> **What you will do**
Transcribe only the part of the material below that begins at the line containing "Find all labels, symbols" and ends at the line containing "Please mark all text", with both kept and images left out.

> **Excerpted data**

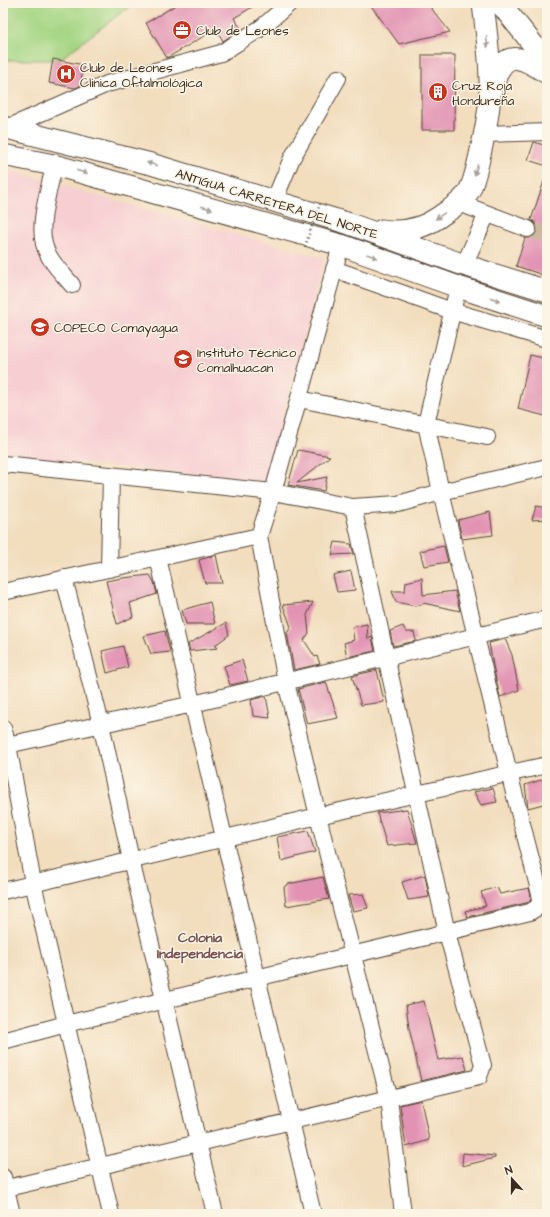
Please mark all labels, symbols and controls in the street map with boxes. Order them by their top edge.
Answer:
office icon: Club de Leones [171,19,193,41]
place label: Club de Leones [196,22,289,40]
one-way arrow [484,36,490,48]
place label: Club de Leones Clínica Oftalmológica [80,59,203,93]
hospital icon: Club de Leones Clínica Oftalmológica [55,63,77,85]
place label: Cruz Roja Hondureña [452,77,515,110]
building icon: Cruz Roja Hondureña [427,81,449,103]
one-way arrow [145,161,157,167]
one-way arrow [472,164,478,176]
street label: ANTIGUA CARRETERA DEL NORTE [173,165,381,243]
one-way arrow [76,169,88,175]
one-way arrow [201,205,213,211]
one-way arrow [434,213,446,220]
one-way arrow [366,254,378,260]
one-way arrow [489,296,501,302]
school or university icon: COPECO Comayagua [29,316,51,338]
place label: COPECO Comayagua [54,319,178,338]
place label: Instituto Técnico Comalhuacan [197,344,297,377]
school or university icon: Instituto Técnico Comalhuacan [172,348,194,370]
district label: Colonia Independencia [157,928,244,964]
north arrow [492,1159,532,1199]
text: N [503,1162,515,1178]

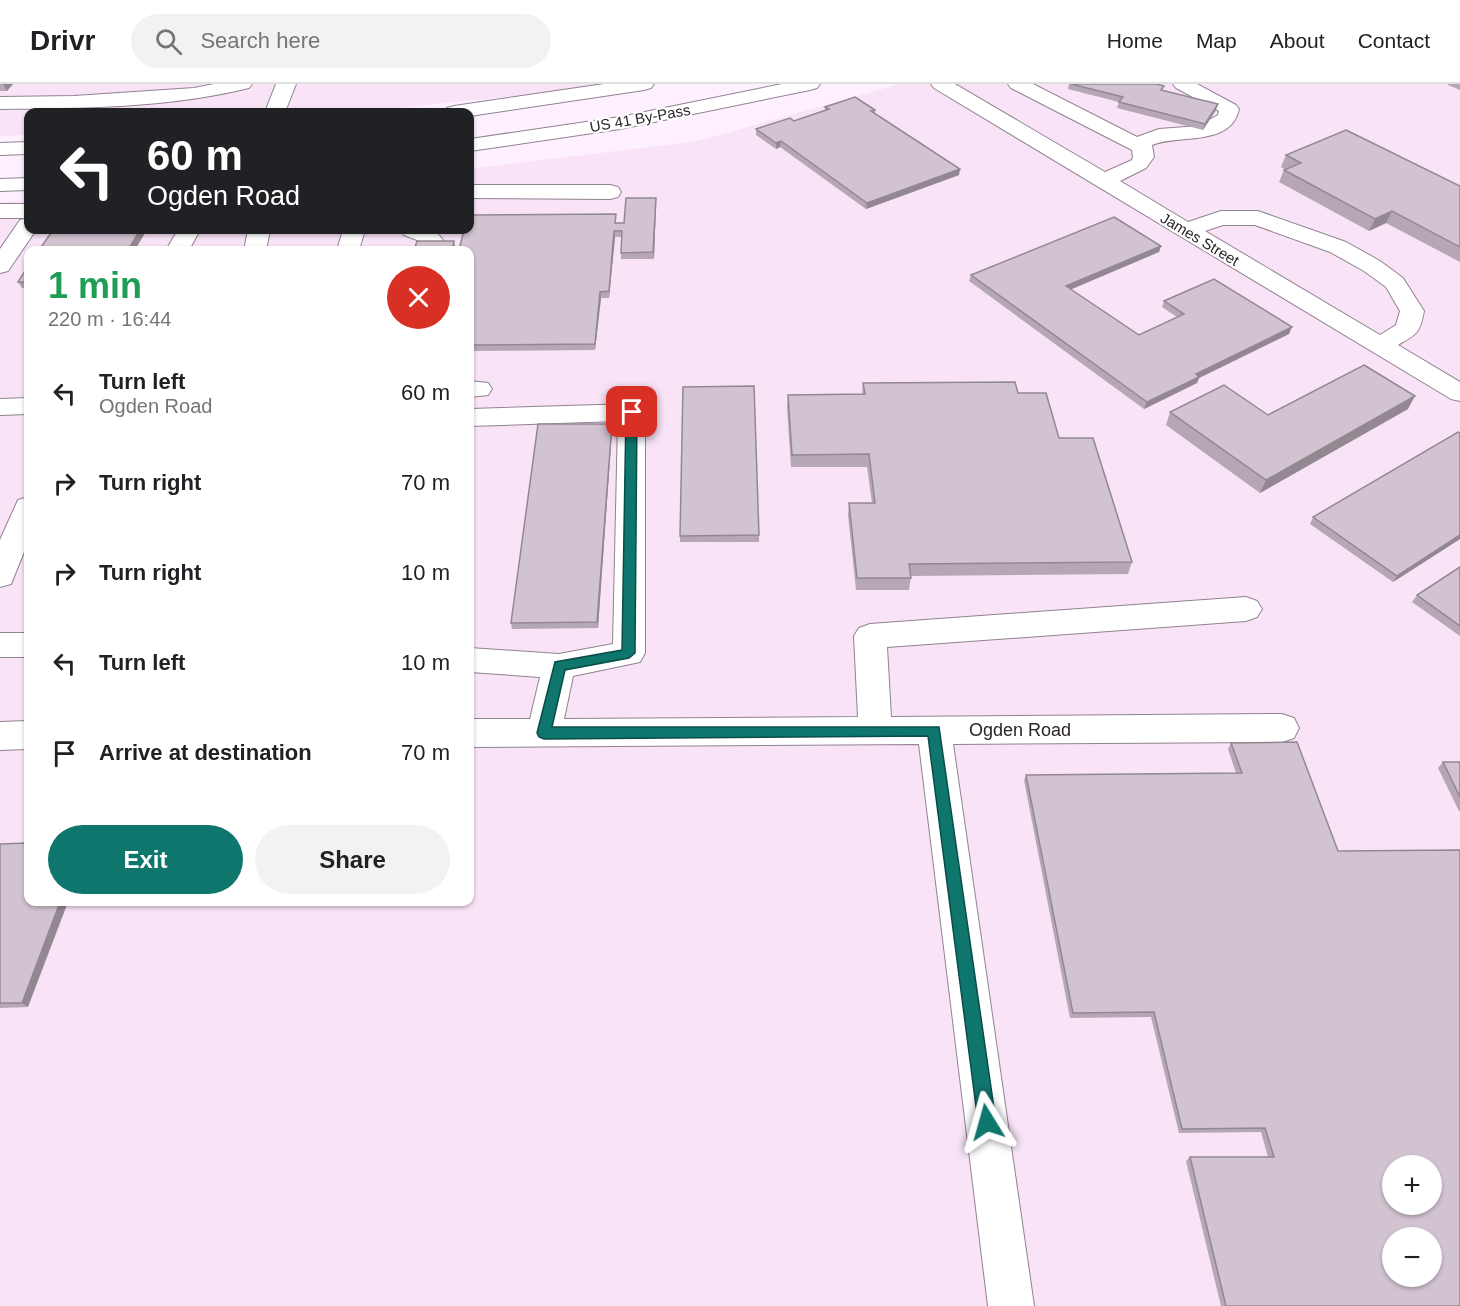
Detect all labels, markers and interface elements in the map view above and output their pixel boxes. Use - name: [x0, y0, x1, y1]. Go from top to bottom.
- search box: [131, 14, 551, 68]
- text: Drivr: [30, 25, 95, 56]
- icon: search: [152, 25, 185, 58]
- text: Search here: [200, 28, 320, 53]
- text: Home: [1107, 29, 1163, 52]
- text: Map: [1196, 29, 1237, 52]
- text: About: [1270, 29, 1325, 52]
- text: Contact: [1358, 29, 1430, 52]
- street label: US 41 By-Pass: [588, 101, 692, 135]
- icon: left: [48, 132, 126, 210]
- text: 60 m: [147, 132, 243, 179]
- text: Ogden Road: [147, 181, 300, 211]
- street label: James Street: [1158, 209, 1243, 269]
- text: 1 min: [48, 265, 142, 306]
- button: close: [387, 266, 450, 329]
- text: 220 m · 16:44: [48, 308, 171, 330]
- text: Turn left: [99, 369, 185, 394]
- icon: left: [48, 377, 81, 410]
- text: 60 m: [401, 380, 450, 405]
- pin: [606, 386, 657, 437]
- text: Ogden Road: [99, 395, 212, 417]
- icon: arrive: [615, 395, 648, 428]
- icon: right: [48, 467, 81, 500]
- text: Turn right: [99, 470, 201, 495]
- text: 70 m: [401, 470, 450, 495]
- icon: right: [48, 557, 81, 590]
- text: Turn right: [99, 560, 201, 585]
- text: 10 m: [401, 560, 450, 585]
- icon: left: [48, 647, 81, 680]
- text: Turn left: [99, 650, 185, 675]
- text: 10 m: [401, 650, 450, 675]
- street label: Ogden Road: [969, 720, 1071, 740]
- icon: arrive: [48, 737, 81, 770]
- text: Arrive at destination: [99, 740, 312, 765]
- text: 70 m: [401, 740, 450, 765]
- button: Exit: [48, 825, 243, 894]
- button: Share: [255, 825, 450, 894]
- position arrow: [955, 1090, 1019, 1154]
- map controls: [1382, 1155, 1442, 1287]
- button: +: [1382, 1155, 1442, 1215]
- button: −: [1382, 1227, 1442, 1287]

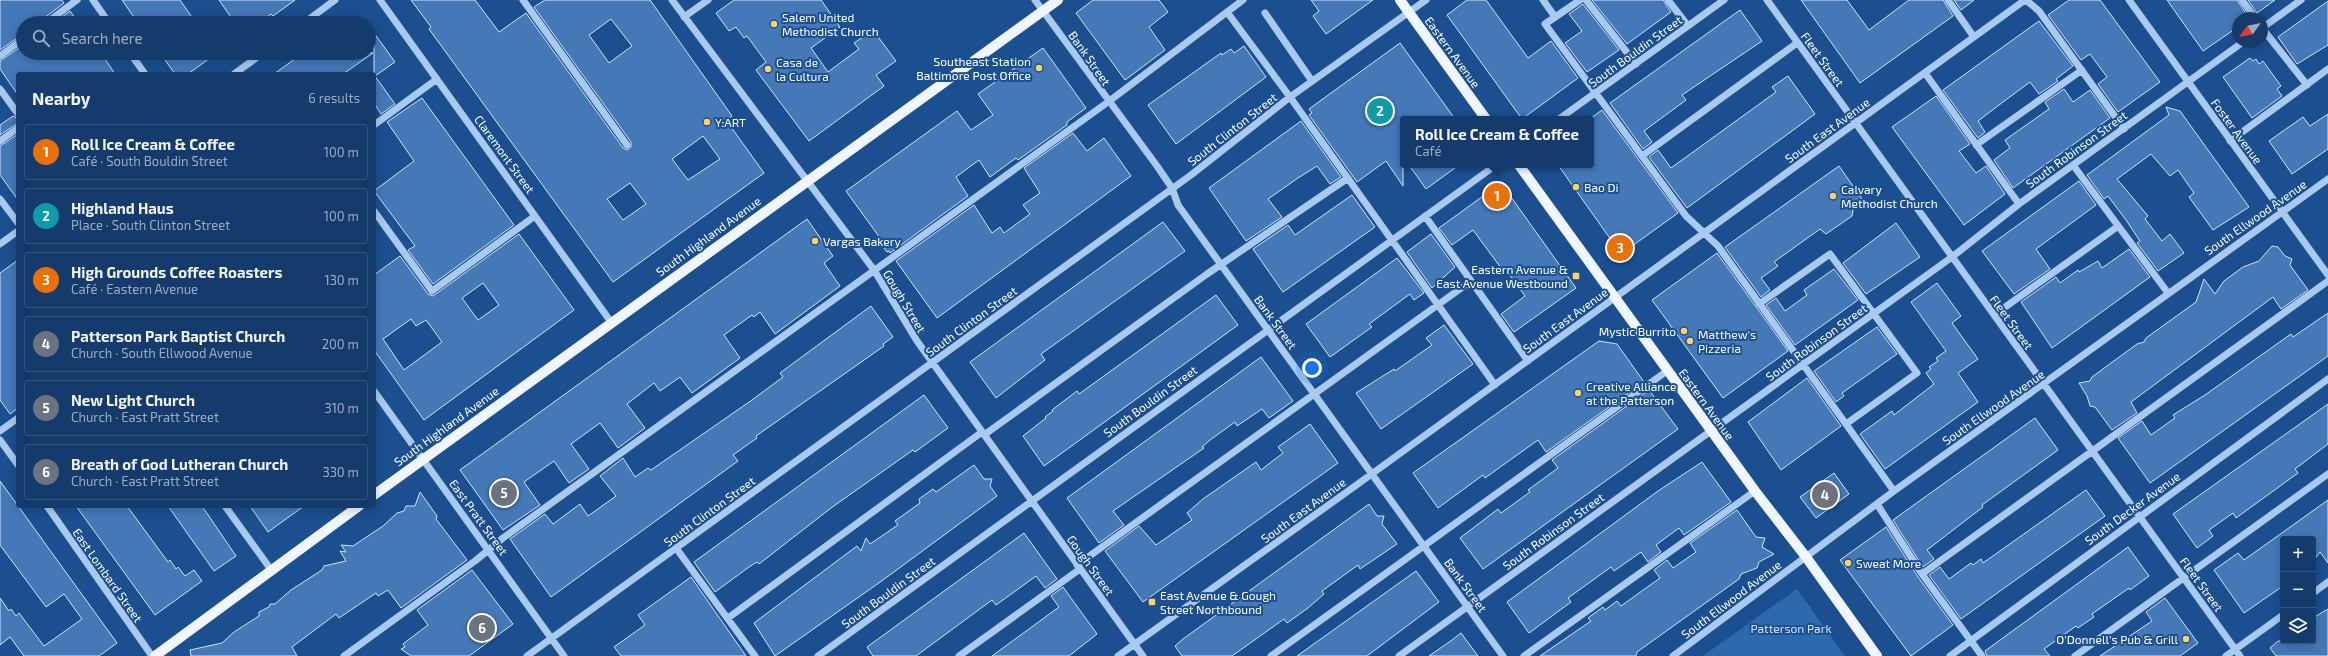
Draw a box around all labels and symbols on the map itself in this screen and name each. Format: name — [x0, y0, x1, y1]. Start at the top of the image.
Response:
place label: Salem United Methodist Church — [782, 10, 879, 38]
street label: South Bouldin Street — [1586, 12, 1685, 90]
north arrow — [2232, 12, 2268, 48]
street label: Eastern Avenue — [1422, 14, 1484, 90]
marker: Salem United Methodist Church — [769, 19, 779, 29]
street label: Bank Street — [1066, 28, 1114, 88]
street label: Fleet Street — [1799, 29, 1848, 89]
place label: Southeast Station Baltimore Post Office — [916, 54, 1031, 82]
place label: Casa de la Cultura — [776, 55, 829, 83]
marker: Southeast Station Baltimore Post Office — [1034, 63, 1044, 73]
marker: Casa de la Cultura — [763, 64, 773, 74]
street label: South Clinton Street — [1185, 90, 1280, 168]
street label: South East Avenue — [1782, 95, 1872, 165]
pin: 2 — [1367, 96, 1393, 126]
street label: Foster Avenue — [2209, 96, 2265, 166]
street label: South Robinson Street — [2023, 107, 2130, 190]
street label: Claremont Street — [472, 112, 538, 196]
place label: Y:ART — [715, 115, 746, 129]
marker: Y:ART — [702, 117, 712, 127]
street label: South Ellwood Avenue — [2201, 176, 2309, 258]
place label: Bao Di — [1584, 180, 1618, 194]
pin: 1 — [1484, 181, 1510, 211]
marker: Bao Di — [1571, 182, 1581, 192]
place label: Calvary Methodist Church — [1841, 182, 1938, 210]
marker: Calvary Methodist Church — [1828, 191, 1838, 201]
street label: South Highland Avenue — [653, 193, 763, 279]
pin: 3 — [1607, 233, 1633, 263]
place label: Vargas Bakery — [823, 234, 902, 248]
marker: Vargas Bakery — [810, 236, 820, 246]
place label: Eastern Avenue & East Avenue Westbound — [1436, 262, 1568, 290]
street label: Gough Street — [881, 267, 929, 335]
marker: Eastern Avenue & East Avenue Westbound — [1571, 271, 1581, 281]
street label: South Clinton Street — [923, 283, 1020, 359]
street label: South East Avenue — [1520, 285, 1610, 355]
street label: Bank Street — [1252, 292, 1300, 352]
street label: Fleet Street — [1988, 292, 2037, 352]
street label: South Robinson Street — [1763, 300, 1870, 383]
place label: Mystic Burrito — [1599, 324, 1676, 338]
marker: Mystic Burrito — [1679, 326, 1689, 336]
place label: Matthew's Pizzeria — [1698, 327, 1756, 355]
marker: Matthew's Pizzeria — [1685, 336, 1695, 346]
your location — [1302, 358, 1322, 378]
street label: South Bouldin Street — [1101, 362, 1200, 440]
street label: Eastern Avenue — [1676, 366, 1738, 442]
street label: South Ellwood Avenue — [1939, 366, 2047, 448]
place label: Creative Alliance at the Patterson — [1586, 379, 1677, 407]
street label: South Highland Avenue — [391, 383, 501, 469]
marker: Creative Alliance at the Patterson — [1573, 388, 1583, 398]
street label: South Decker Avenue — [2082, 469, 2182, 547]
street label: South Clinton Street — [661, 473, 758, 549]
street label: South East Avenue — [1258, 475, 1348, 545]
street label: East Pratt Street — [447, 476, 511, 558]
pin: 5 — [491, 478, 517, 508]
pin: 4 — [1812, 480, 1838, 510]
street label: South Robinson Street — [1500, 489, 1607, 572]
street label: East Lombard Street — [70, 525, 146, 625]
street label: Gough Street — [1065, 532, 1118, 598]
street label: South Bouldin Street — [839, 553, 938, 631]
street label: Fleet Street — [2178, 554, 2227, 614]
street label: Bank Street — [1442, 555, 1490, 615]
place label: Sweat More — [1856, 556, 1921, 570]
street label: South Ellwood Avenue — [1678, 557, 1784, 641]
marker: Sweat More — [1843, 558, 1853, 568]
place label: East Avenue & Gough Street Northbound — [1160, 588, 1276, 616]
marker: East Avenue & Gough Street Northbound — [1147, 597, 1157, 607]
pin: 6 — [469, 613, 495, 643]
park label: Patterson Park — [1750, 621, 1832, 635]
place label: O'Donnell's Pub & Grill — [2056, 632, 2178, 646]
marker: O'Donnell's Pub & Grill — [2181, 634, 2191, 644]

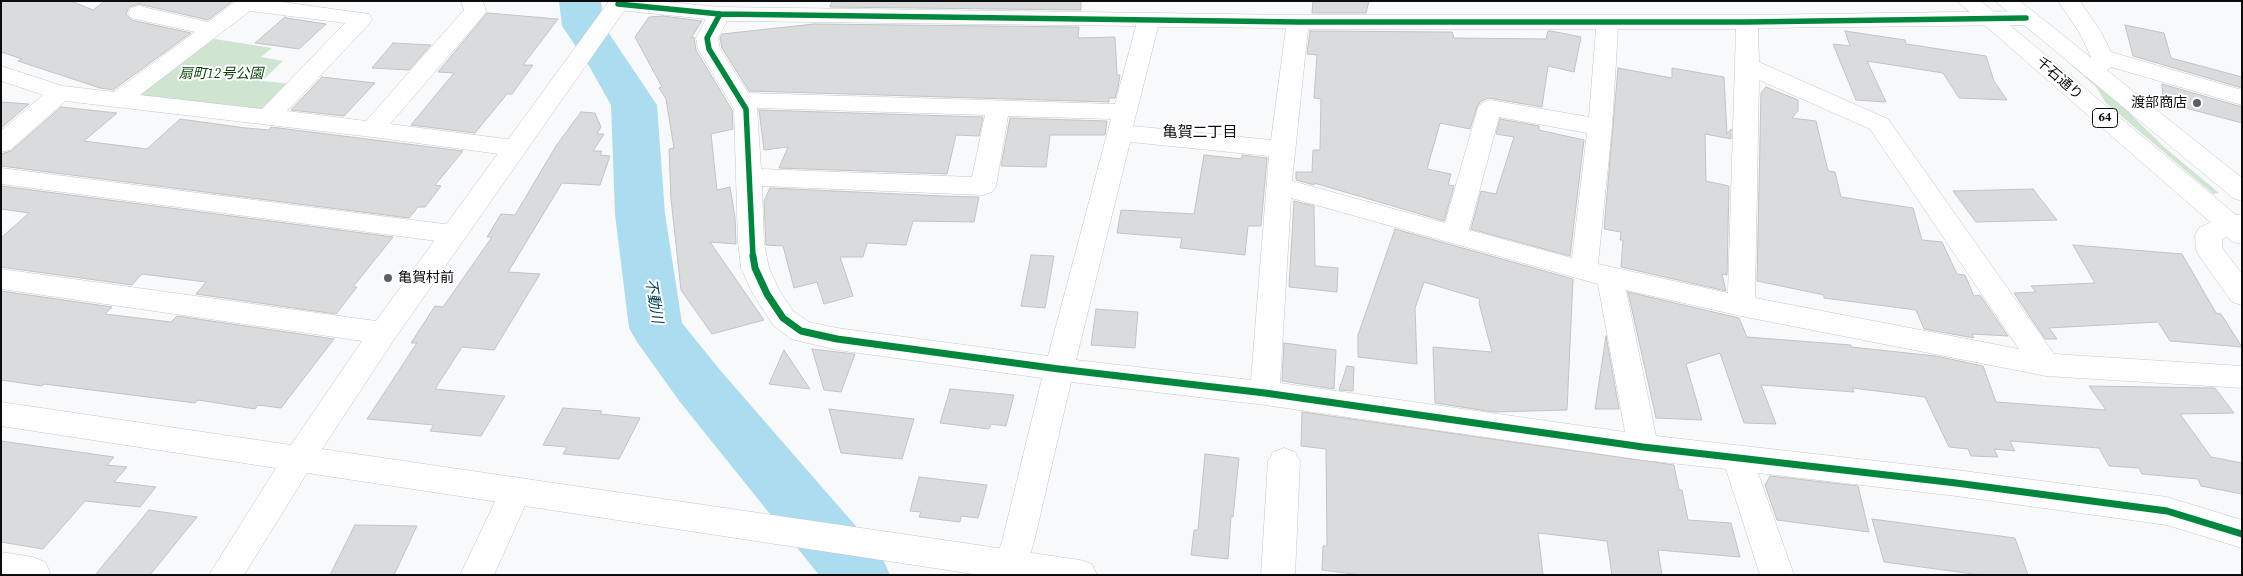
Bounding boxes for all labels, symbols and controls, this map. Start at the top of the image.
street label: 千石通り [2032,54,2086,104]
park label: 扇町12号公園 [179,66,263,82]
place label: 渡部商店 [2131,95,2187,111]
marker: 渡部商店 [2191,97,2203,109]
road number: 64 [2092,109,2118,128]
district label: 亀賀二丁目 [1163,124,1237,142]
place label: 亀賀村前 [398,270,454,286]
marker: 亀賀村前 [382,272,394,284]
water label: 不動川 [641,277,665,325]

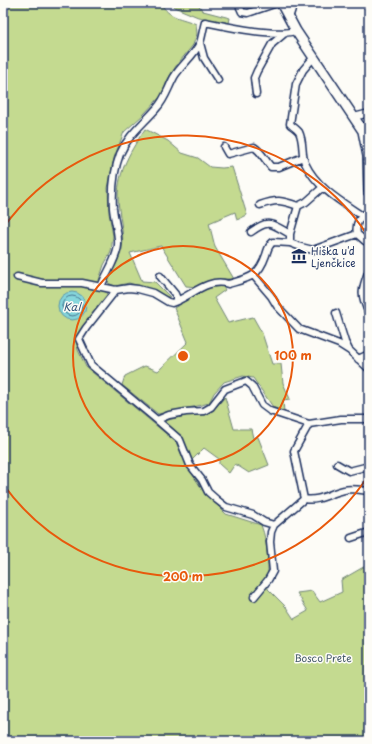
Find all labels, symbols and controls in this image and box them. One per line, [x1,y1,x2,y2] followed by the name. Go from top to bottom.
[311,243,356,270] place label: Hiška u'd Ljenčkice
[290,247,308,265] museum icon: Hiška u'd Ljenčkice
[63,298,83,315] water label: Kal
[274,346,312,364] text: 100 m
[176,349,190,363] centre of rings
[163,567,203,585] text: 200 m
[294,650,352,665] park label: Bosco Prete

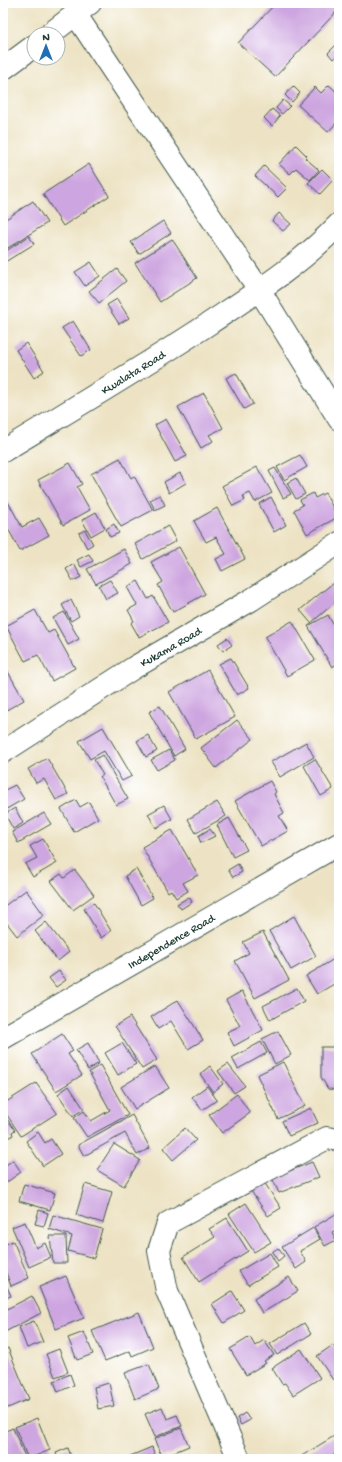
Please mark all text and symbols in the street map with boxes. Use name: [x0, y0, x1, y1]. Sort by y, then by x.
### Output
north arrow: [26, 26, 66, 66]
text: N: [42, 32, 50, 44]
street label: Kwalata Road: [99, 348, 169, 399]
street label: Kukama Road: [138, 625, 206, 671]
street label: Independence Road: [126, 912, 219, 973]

> **Task result**
Find all labels, symbols and controls in this image and box them. One per line, [x1,y1,x2,y2] followed by the name. Go from top to bottom.
[311,243,356,270] place label: Hiška u'd Ljenčkice
[290,247,308,265] museum icon: Hiška u'd Ljenčkice
[63,298,83,315] water label: Kal
[274,346,312,364] text: 100 m
[176,349,190,363] centre of rings
[163,567,203,585] text: 200 m
[294,650,352,665] park label: Bosco Prete

Please mark all text and symbols in the street map with boxes. Use name: [x0, y0, x1, y1]. Sort by y, then by x.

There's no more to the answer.